Viver em condomínio

Viver em condomínio não é um processo pacífico face à dificuldade de harmonizar e conciliar a dupla condição de proprietários e comproprietários, pelo que, importa evitar situações susceptíveis de potenciar o surgimento de conflitos de vizinhança. O desiderato deste blogue é abordar as questões práticas inerentes ao regime jurídico da propriedade horizontal, atento o interesse colectivo dos condóminos em geral e administradores em particular.

3/29/2022

Pluralidade de administradores

O administrador tem de ser uma única pessoa, ou se podem existir no condomínio vários administradores? Ou seja, o administrador poderá ser um órgão plural (como é a assembleia de condóminos) ou, pelo contrário, à unidade do órgão corresponde a unicidade do titular do órgão?

(Entradas do conjunto de dados)
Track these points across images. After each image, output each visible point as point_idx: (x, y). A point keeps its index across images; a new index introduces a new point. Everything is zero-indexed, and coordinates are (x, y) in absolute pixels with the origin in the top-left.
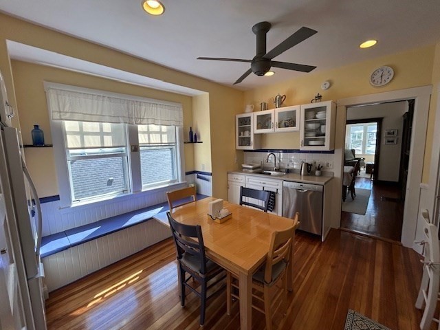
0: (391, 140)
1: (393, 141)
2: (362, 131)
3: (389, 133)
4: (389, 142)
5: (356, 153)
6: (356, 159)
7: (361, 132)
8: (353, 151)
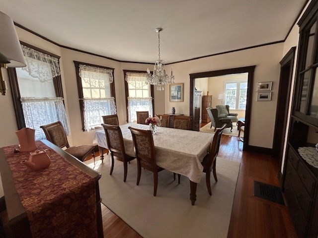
0: (264, 94)
1: (266, 97)
2: (236, 88)
3: (262, 87)
4: (261, 97)
5: (230, 108)
6: (229, 115)
7: (234, 89)
8: (227, 107)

● **Requisitos das tarefas**:
**a.** Por favor, diga se cada afirmação está de acordo com o texto sobre a vida em condomínio, respondendo sim ou não e citando literalmente as palavras do texto que o decidem. (i) Viver em condomínio é descrito como um processo pacífico. (ii) O blogue propõe-se abordar questões práticas do regime jurídico da propriedade horizontal. (iii) A assembleia de condóminos é dada como exemplo de órgão plural.
**b.** Recolha todas as linhas dos registos que contêm a cadeia "indexed", tendo em conta a diferença entre maiúsculas e minúsculas.
O texto e os registos não têm qualquer relação entre si.

● **Respostas por tarefa**:
**a.**
(i) Não: "Viver em condomínio não é um processo pacífico".
(ii) Sim: "O desiderato deste blogue é abordar as questões práticas inerentes ao regime jurídico da propriedade horizontal".
(iii) Sim: "o administrador poderá ser um órgão plural (como é a assembleia de condóminos)".

**b.**
Track these points across images. After each image, output each visible point as point_idx: (x, y). A point keeps its index across images; a new index introduces a new point. Everything is zero-indexed, and coordinates are (x, y) in absolute pixels with the origin in the top-left.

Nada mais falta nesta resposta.